Un été sous tension sur le marché spot
La vague de chaleur qui a frappé la France fin juin a provoqué une forte hausse des prix sur le marché spot de l'électricité, avec des niveaux rarement observés en saison chaude. Selon l'observatoire de Storio Energy, les cours se sont approchés de 200 €/MWh en soirée et ont dépassé les 300 €/MWh lors des pics, alors que des pays voisins affichaient des pointes encore plus élevées.
Demande en hausse, offre sous pression
Le moteur principal de cette flambée est une augmentation massive de la demande liée à la climatisation : un supplément de +10 GW en pointe, soit environ +15 % par rapport aux pointes habituelles.

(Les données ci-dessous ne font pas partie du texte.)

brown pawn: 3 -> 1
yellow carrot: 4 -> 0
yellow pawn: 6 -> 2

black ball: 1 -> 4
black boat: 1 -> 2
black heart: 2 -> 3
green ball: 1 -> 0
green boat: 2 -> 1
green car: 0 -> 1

En parallèle, la disponibilité du parc nucléaire s'est repliée en fin de mois, réduisant le « coussin » de production bas-carbone habituel. Le résultat a été un recours renforcé aux centrales à gaz en soirée, jusqu'à 5 GW mobilisés, ce qui fixe le prix marginal sur les échanges européens.

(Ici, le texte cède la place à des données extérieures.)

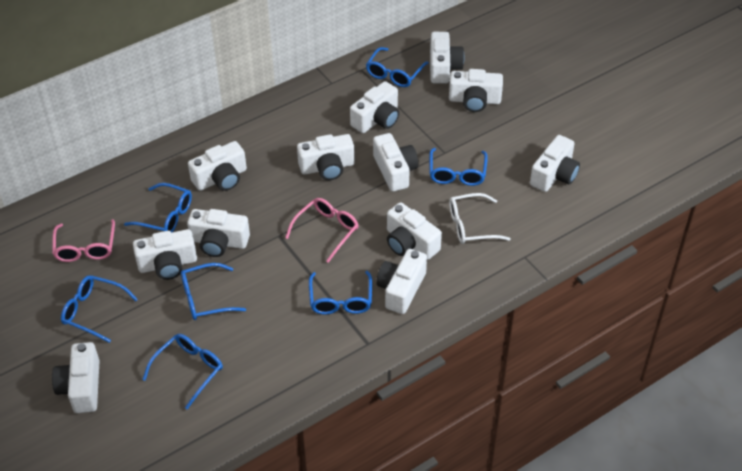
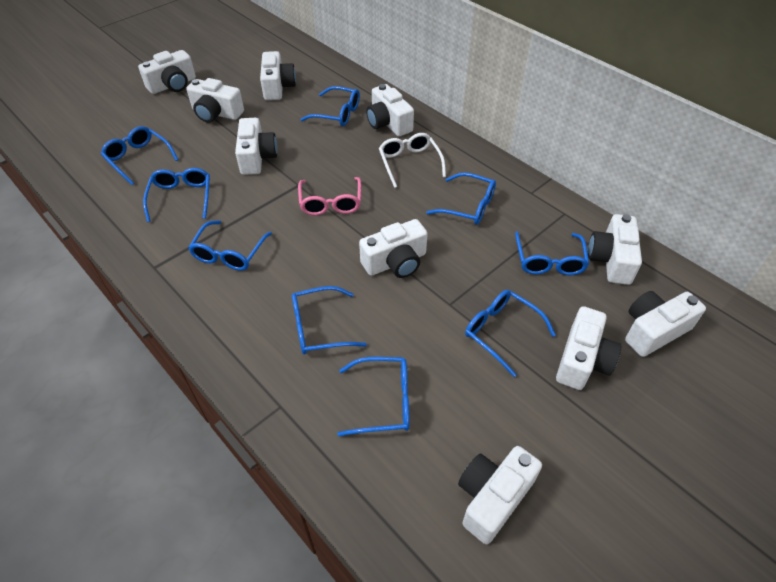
blue glasses: 7 -> 9
pink glasses: 2 -> 1
white camera: 12 -> 10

"C’est du jamais vu en été, hors 2022 et le choc post-invasion de l’Ukraine. Chez nos voisins, privés du coussin nucléaire, la situation est pire, l’Allemagne atteint 700€/MWh, la Belgique 1000 €/MWh"
Des spreads horaires records et des conséquences économiques
Le premier semestre 2026 enregistre des écarts horaires extrêmes : l'écart moyen journalier entre le prix horaire minimum et le maximum s'établit à 123 €/MWh, un niveau record en hausse de 25 % par rapport au premier semestre 2025. Cette volatilité accrue crée des opportunités et des risques :
- pour les consommateurs soumis à des offres indexées ou dynamiques, la variabilité horaire peut se traduire par des factures plus lourdes si une part significative de la consommation reste aux heures de pointe ;
- pour les opérateurs de stockage et batteries, le « spread » élevé renforce la valeur économique de l'effacement et du stockage ;
- pour le système électrique national, le recours au gaz en soirée alourdit la dépendance aux combustibles fossiles lors des pointes.

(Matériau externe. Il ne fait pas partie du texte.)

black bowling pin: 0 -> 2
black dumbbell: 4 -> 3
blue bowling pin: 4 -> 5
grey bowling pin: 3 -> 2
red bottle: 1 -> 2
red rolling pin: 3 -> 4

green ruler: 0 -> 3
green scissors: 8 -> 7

Ordres de grandeur et comparaisons
Pour rendre ces chiffres plus concrets : 1 MWh commercial équivaut à 1 000 kWh. Ainsi, un prix de 200 €/MWh correspond à 0,20 €/kWh, soit plusieurs fois le coût marginal constaté sur des heures très productives en solaire ou en éolien. À l'échelle d'un ménage, le différentiel entre heures creuses et heures de pointe peut se traduire par des dizaines d'euros d'écart mensuel selon les comportements et les contrats.
| Indicateur | Valeur citée |
|---|---|
| Prix en soirée (France) | ~200 €/MWh |
| Pics enregistrés | >300 €/MWh |
| Demande supplémentaire en pointe | +10 GW (+15 %) |
| Gaz mobilisé en soirée | jusqu'à 5 GW |
| Écart horaire moyen (S1 2026) | 123 €/MWh (record, +25 % vs S1 2025) |
Quelle portée pour le consommateur et pour la politique énergétique ?
Ces épisodes montrent la sensibilité du marché au climat et à l'état du parc de production. À court terme, les consommateurs en tarifs dynamiques ou indexés peuvent voir leur facture s'alourdir si une part de leur consommation reste sur les créneaux chers. À moyen terme, la montée des spreads renforce l'intérêt pour le stockage, l'effacement et la flexibilité (gestions de la demande, pilotage des charges) pour lisser les pointes. Enfin, la situation rappelle qu'une moindre disponibilité nucléaire augmente la fréquence et l'amplitude de ces tensions, renforçant les débats sur l'équilibre entre investissements dans la production, le stockage et les mesures de sobriété énergétique.
"Le spread s’établit à plus du double du Levelized Cost of Storage (prix de revient d’un cycle de charge/décharge d’une batterie amortie sur 15 ans)"
Concrètement, si le signal prix reste structurellement élevé pendant les pointes, les acteurs privés et publics auront un calcul économique plus favorable pour financer des capacités de stockage et des mesures de flexibilité permettant d'absorber ces chocs climatiques, et de limiter le recours au gaz fossile en soirée.